By and by, Tom said, "Half the doctors in the Utopia would be psychiatrists-right?"

"No."

"Doesn't it follow--in your idea of the state of things? Half the people who go to doctors, you say, have psychological causes for their physical symptoms. And I'd just about agree. Half the hospital beds are occupied by nuts."

"The better world, though, is designed to keep people from getting neuroses and psychoses--individually. And to stop the massive neuroses and psychoses of nations and races."

"So it is!" He chuckled. "That's your everlasting premise, isn't it? If all the people understood themselves, they'd live according to their understanding, and be well, wise and happy, if not particularly wealthy."

"Doctors, like factories, would be scarcer in the better world."

"But what in hell would people
do?"

"Oh--they'd do unto others as they'd be done by. And they'd add a step even to the Golden Rule. They'd do unto the unborn generations as they would wish their ancestors had done unto them. The existing Golden Rule--which nobody practices anyhow--is objective. Its subjective counterpart refers to the people to come, not the people around at the moment. That's the Golden Rule of instinct--what instinct is all about. Evolution. The increase of consciousness down the aeons. Obvious, isn't it--that the history of evolution steadily spells increasing consciousness? Logical, therefore, that such is the inevitable bent of the future of life--as life is conveyed in man, or as it might someday be conveyed in another form, if man doesn't catch on, consciously, to the scheme behind his consciousness."

"Biological immortality," Tom said.

"Psychobiological immortality. Only--modern man, being so pompous about what goes on in his cortex and repressing so much of what goes on in the rest of his brain, has construed the 'immortal' aspect of instinct as a property of his ego.
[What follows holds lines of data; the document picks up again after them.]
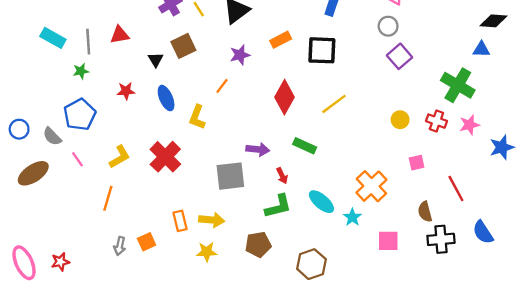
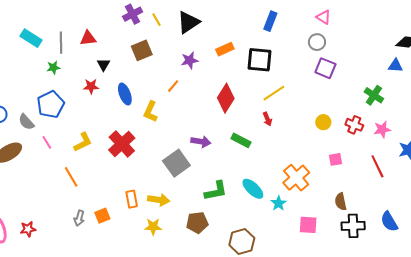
purple square: (399, 56) -> (325, 68), turned -30
black triangle: (156, 60) -> (103, 65), moved
green cross: (458, 85) -> (374, 95), size x0.7
yellow line: (334, 104) -> (274, 93), moved
gray square: (230, 176) -> (176, 163), turned -32
red arrow: (282, 176) -> (267, 119), moved
red line: (456, 189) -> (377, 166), moved
orange line: (108, 198) -> (71, 177), turned -50

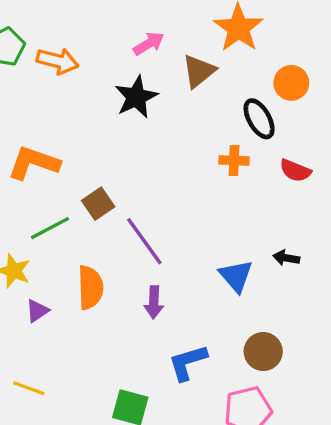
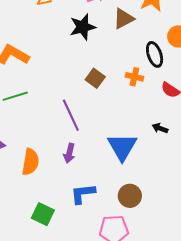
brown square: (98, 204) -> (95, 78), moved, turned -30
black arrow: (286, 258) -> (160, 128), moved
blue triangle: (236, 276) -> (122, 147), size x1.4
orange semicircle: (90, 288) -> (30, 162), moved

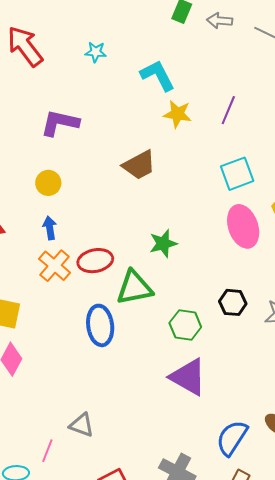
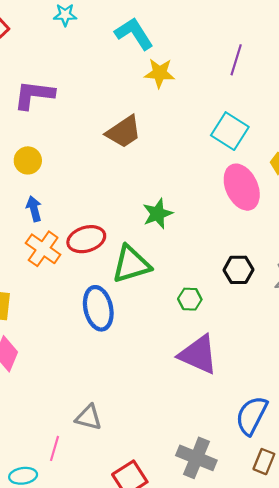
purple line: (228, 110) -> (236, 60), moved
cyan square: (237, 174) -> (230, 131), turned -32
green hexagon: (185, 325) -> (190, 299), size x0.7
The natural urge to live through his species, through kids--to love, that is--to be man's father--is drained off into the asinine notion that his personal ego will live in a slap-happy eternity."

"Man," said Tom, "has a pretty damned powerful feeling about that personal immortality. Hard to shake."

"Why not? It's fashioned out of his most powerful instinct. The one that supports life itself, reproduction, and that at least accompanies evolution. Man takes that billion-year-old galaxy of instincts, filters it through his cortex, and comes up with the idea of Heaven. It's a childish mistake. But even a child, when it's mistaken about the actual nature of an instinct, still has as powerful a compulsion in his error as he would have if he were correct. Say he's frightened by something that isn't really frightful: he's still just as much afraid. And we--most of us--are in that state about pretty much all of our inner selves."

"And have been, you think, for a long while?"

"Sure.
Since thousands of years before Christ. You guys in medicine ought to quit studying tissue per se--and study its functioning some more. Contemporary man--as a rule--never gets even a glimmering of how his personality is split and how the conscious part can bamboozle the unconscious part--and believe it has got away with it. You know the fact--you ignore the implications. For instance, Tom, we actually see upside-down, right?"